Trecho original >>

####

14/01/2019 – Receita Federal orienta fiscais a tributar reciclagem por indústrias

14/01/2019
A reciclagem de materiais já usados que resultarem em novos produtos, distintos dos originais, é considerada pela Receita Federal como um processo de industrialização. Por isso, o órgão orienta os fiscais do país a cobrar sobre a operação o Imposto sobre Produtos Industrializados (IPI) comum, calculado com base no valor total de revenda. Contudo, tributaristas criticam o entendimento.

A interpretação está na Solução de Consulta da Coordenadoria-Geral de Tributação (Cosit) nº 294, publicada no Diário Oficial da União, no fim de dezembro de 2018.

A empresa que consultou a Receita fabrica papel, papelão e embalagens de papel e papelão. Segundo a companhia, a caixa usada é recolhida, o papelão é amolecido em águia quente, estendido e seco, para ser ondulado. “Não se trata de aquisição de aparas, mas de caixas de papelão usadas e, por isso, caracteriza-se como um processo de renovação”, diz.

####

Material fornecido >>
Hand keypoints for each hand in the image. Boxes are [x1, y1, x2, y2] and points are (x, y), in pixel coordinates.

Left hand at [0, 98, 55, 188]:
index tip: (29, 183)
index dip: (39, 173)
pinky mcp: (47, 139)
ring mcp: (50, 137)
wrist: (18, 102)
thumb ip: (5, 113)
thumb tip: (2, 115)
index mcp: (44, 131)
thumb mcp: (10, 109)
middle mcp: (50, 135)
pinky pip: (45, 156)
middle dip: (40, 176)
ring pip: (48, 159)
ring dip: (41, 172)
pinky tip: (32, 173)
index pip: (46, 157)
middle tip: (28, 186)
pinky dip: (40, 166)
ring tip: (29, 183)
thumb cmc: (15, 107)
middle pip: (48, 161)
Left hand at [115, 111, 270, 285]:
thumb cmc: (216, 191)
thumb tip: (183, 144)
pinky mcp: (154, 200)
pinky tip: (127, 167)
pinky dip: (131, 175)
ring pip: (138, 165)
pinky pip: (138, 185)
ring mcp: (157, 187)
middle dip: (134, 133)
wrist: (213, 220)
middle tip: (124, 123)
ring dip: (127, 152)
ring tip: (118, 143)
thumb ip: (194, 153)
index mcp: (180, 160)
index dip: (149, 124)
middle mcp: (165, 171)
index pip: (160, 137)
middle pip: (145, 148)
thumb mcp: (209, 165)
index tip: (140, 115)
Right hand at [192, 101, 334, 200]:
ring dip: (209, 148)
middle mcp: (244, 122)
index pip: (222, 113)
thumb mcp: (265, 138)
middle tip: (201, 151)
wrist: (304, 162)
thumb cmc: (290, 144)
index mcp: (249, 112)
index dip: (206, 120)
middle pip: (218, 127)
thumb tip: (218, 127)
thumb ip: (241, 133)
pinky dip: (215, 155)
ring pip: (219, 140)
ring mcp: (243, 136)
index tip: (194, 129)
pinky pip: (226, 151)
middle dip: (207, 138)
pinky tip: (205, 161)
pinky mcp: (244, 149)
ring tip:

####

O que produzir >> Dê continuidade à notícia sobre a cobrança de IPI na reciclagem, começando logo após a última frase apresentada.

Exercício resolvido >>
A empresa argumenta que, conforme o artigo 194 do Decreto nº 7.212, de 2010, o imposto incidente sobre produtos usados, que sofrerem o processo de renovação ou recondicionamento, será calculado sobre a diferença de preço entre a aquisição e a revenda — não sobre o valor cheio da revenda. Na opinião da empresa, a reciclagem não se destina a obter nenhum novo produto, mas a devolver ao material (papel/papelão) condições de ser novamente usado.

Para o Fisco, a reciclagem realizada não corresponde à renovação ou recondicionamento. “No desenrolar do processo produtivo desenvolvido pela consulente sobre os materiais que informa processar, não se obtém os mesmos produtos que ingressaram em sua linha de produção. Ao contrário, os produtos resultantes passam à condição de matéria-prima ou produto intermediário para a fabricação de novas caixas de papelão, dentre outras possíveis aplicabilidades”.